The Guided Project: 5. Visualizing The Gender Gap In College Degrees

Hello :slight_smile:

this is my 5th project here. I’m open to all suggestions - as always: the more feedback we get the faster we can develop! :sunglasses:

Few things I’d like to mention here:

  1. This is another project where I wanted to do more than was in guidelines. But in this project, there isn’t much to add - less than in the last one.
  2. I add some images and gifs to this one. But, If you want to see them, you have to download a zip file and open it in Jupyter Notebook. I didn’t find any other way to display it here.
  3. I hope there are no logic errors, but If they are, please let me know. As I said, every feedback is welcome :wink:
  4. I added a new feature to my project: from now, every time I will update my project, the png file called: gender_degrees - will be automatically updated to have the actual date. Thanks to that I will know if I upload the proper png file here. :sunglasses:

The last mission screen of the Guided Project: Visualizing The Gender Gap In College Degrees

Visualizing The Gender Gap In College Degrees.ipynb (1019.8 KB)
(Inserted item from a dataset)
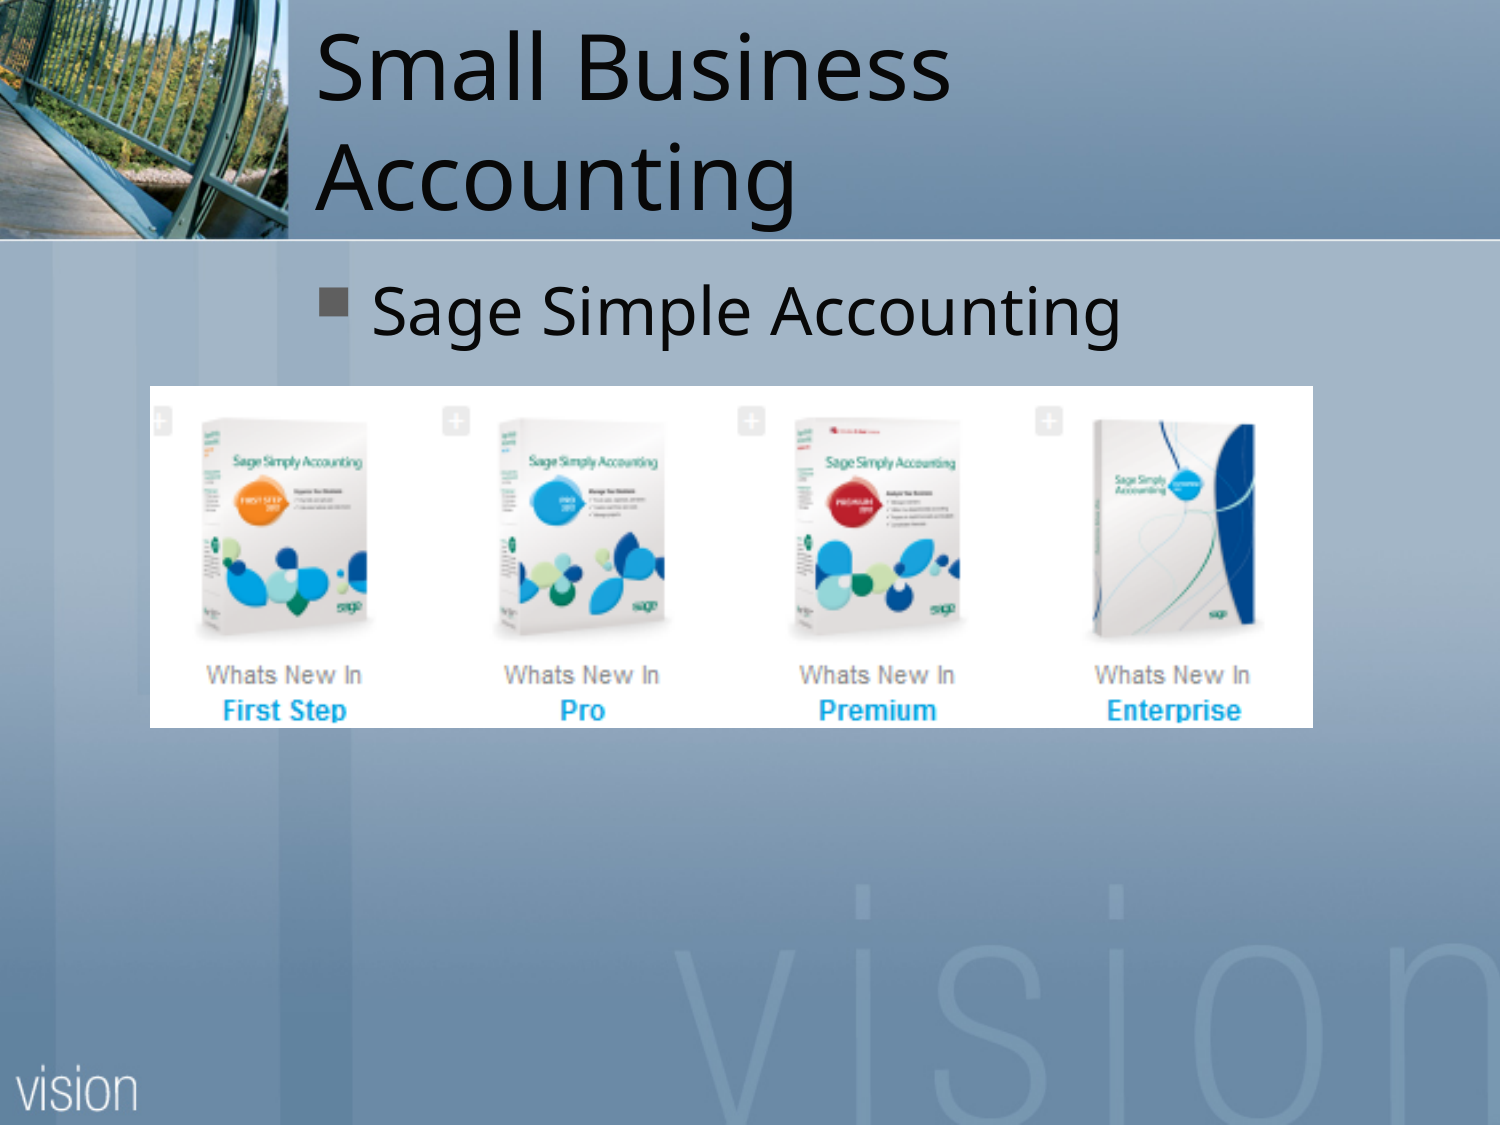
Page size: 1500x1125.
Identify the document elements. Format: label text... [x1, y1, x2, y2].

Click here to view the jupyter notebook file in a new tab

The complete version in a zip file (version with images and gif: Jupyter Notebook needed to open):

5. Visualizing The Gender Gap In College Degrees.zip (2.1 MB)

2 Likes

Hi,
I suppose here should be some piece of code but not notes

"# elif sp == 5:
"# ax.text(2005, 62, ‘Men’)
"# ax.text(2001, 35, ‘Women’)

1 Like

Hi @drill_n_bass,

Thanks for sharing your fifth project on Visualizing The Gender Gap in College Majors. The introduction, the explanations given the markdown cell are so cool. I love the way you have brought out the color bindless , I went through the link you provided and I really enjoyed reading though. Have noticed some of the images you presented aren’t visible, and still carrying out research to somehow get to the root of the problem.
Have got few suggestions;

  • consider providing the link of the dataset you are using.
  • I think it would more better to put some of the findings in the conclusion, being graphs are self explanatory, with explanations the entire work will just be excellent.
  • Also consider specifying the aim of your project, having loaded introduction, then it is always advisable to isolate the aim/objectives/goal, and put them down in an organized manner.
    Congratulations buddy for the good presentation;

Happy learning!

1 Like

I forgot to unhash it. Thank you! :slight_smile:

I upload all files in zip and attached it to my first message. Now you can see all! :smiley:

I updated the explanations and conclusion.

Thank You for your feedback.
If you want to see all pictures and gif, just download the zip file and open it via Jupyter Notebook.

Great overview.

I think you need to change this code snippet, as I believe the legend should be the other way around?
E.g. 2005, 82, ‘Women’ and 2002, 15, ‘Men’

Adding legent directly into line charts, 1st column (to the rightmost and leftmost charts):
if sp == 0:
ax.text(2005, 82, ‘Men’)
ax.text(2002, 15, ‘Women’)
elif sp == 5:
ax.text(2005, 86, ‘Men’)
ax.text(2001, 10, ‘Women’)
ax.tick_params(labelbottom=True) # add years on x-axis

I’m not sure if blue for women is the best choice? A lot of people might associate the colour blue with men?

1 Like

True. Thank you for your vigilance! :slight_smile:

All data are updated now. Except for the blue colour for Women. :sunglasses:
Why? :nerd_face:
You see, for most of the history of humankind, blue was a girl colour! BTW. Pink was for boys…
If it sound’s intriguing, for example, check this out :wink:

This reminds me of this painting too:

Edit: I added a new feature to my project: from now, every time I will update my project, the png file called: gender_degrees - will be automatically updated to have the actual date. Thanks to that I will know if I upload the proper png file here. :sunglasses:

# Module needed for a date that is included with the file name generated at the end of this cell
from datetime import datetime

today_date = datetime.now().strftime("%d-%m-%Y Time %I_%M_%S_%p")
        
        
# Creating a string with today's date:
file_name = 'gender_degrees - ' + today_date

# file_name # test


# Exporting to a file, format: .png
plt.savefig(file_name + '.png')   
1 Like

Got ya… makes sense.

Keep up the good work!

Another hypotetic/possible reason is laziness, but let’s assume that my first answer was the foundation of my choice :wink: :stuck_out_tongue:

Sometimes it’s great to know stuff from history and other branches of knowledge …

100% agree. Always good to question the “common” approach and be educated about the history. There are so many examples nowadays, where people just grab a statistic and jump to conclusions.